Il ne faut donc pas s’étonner que l’extrême-droite monte en puissance. Il ne suffit pas de dénoncer ce phénomène, il faut en déterminer les causes pour mieux tarir les sources qui permettent cette montée. Les peuples ont bien vu que l’alternance gauche libérale et droite libérale se fonde sur le même programme économique qui incite à la destruction des services sociaux, à la réduction des droits ou conquis sociaux, à une évolution régressive des retraites, à un décrochement des revenus des salariés et du travail par rapport à l’inflation et aux dividendes versés aux grands actionnaires. C’est ainsi que l’abstention et le vote d’extrême-droite gagnent du terrain. Quand l’Union européenne évoque les valeurs de l’Europe, elle désigne moins les droits humains qui ne sont qu’un cache-sexe pour ne pas montrer que c’est le libéralisme économique qu’il s’agit de défendre et de promouvoir en priorité.
La question de l’immigration présentée par la droite et l’extrême-droite comme cause de l’insécurité joue également quand il y a concurrence sur le marché du travail, quand des incivilités rendent la vie impossible aux habitants des quartiers populaires, quand des groupes religieux intégristes veulent imposer leur vision de ce que devrait être, selon eux, la « vie bonne » en contradiction avec notre contrat social fondé sur la laïcité, vision intégriste qui contraint principalement les femmes par leur tropisme patriarcal.

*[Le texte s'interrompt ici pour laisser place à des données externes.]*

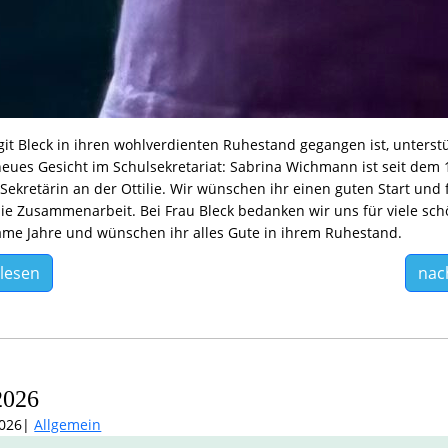
it Bleck in ihren wohlverdienten Ruhestand gegangen ist, unterst
eues Gesicht im Schulsekretariat: Sabrina Wichmann ist seit dem 1
Sekretärin an der Ottilie. Wir wünschen ihr einen guten Start und
die Zusammenarbeit. Bei Frau Bleck bedanken wir uns für viele sc
me Jahre und wünschen ihr alles Gute in ihrem Ruhestand.
lesen
nac
2026
2026
Allgemein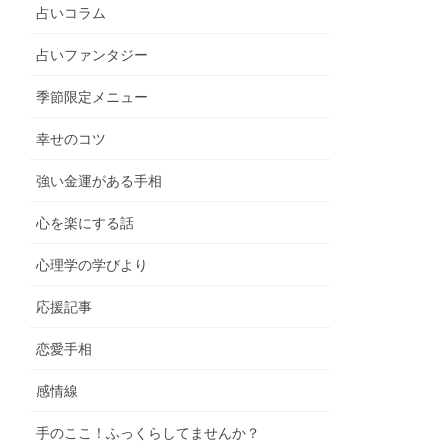
占いコラム
占いファンタジー
季節限定メニュー
幸せのコツ
強い金運がある手相
心を楽にする話
心理学の学びより
応援記事
恋愛手相
感情線
手のここ！ふっくらしてませんか？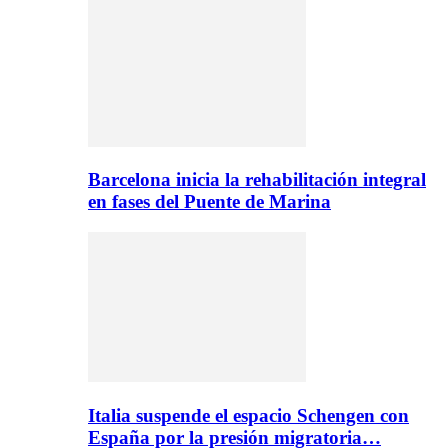
Barcelona inicia la rehabilitación integral
en fases del Puente de Marina
Italia suspende el espacio Schengen con
España por la presión migratoria…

Pour l’Italie, l’obligation de gérer l’arrivée de migrants, seule, car arrivant en premier sur le sol italien a sans doute joué en faveur de l’extrême-droite. L’arrivée, en quelques années, en Suède, d’un million de migrants a également dû être un élément poussant les Suédois à accorder leur voix à l’extrême-droite.

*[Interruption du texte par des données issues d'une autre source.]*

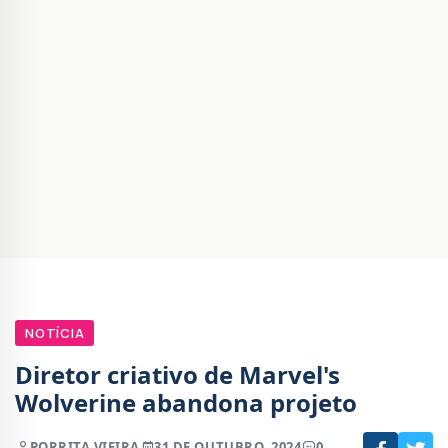
NOTÍCIA
Diretor criativo de Marvel's
Wolverine abandona projeto
POR
RITA VIEIRA
31 DE OUTUBRO, 2024
0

Nécessité d’un gauche de combat qui renoue avec sa tradition historique d’organisation des travailleurs
En France, sans en exagérer l’importance, la présence d’un Jean-Luc Mélenchon, porteur d’une voix plus audible pour les classes populaires ou qui entre mieux en résonance avec leurs préoccupations a sans doute évité l’élection de Marine Le Pen et l’arrivée au pouvoir de l’extrême-droite. Nous avons conscience des qualités de Jean-Luc Mélenchon qui sont nombreuses et de ses défauts qui sont tout autant nombreux notamment en ce qui concerne des positions ambiguës à l’égard de religieux intégristes, lui qui, pourtant, est fondamentalement attaché à la laïcité, du moins voulons-nous encore le penser. Marine Le Pen et le RN ont su écarter de leurs discours les propos nettement fascisants et pro-libéraux sur le plan économique des débuts du FN. Une gauche de gauche doit renouer avec ses fondamentaux, sans tomber dans le fondamentalisme, en s’inspirant de Jean Jaurès. Cette gauche doit se construire ou se reconstruire autour d’une colonne vertébrale que nous définissons par « Combat laïque, combat social, fédérer le peuple ». Un projet de gauche audible et visible pour le peuple doit se bâtir avec lui et pourrait se décliner selon quatre axes émancipateurs :
- émancipation économique pour s’affranchir de la doxa ultralibérale ou néoconservatrice qui conduit à toujours plus de précarité et d’inégalités extrêmes ;
- émancipation sociale pour que « la République politique aboutisse à la République sociale en liant le combat laïque au combat social » comme l’affirmait Jean Jaurès ;
- émancipation écologique pour s’affranchir de notre dépendance aux énergies carbonées et fossiles, aux pesticides chimiques, pour se libérer du court-termisme de la finance et du productivisme afin de préserver et la santé des êtres humains et les grands équilibres planétaires selon le principe qui consiste à ne pas prélever dans la nature plus que ce qu’elle est capable de reconstituer et ne pas produire plus que ce qu’elle est capable de supporter ;
- émancipation laïque avec un État qui s’abstient de définir quel est le bon concept de la « vie bonne », qui traite à égalité toutes les conceptions métaphysiques (athées, agnostiques ou religieuses), qui libère la loi commune de toute tutelle théologique ou religieuse, qui consacre en priorité ses dépenses de fonctionnement et d’investissement aux biens communs : hôpitaux publics, services de secours, service public d’éducation de qualité qui accueille tous les enfants quelle que soit la situation de fortune des parents et leurs options spirituelles, service de police et de gendarmerie pour assurer la tranquillité publique, service de justice pour une application équitable des lois, gestion publique pour préserver la qualité de l’eau, de l’air, des sols, transports en commun publics…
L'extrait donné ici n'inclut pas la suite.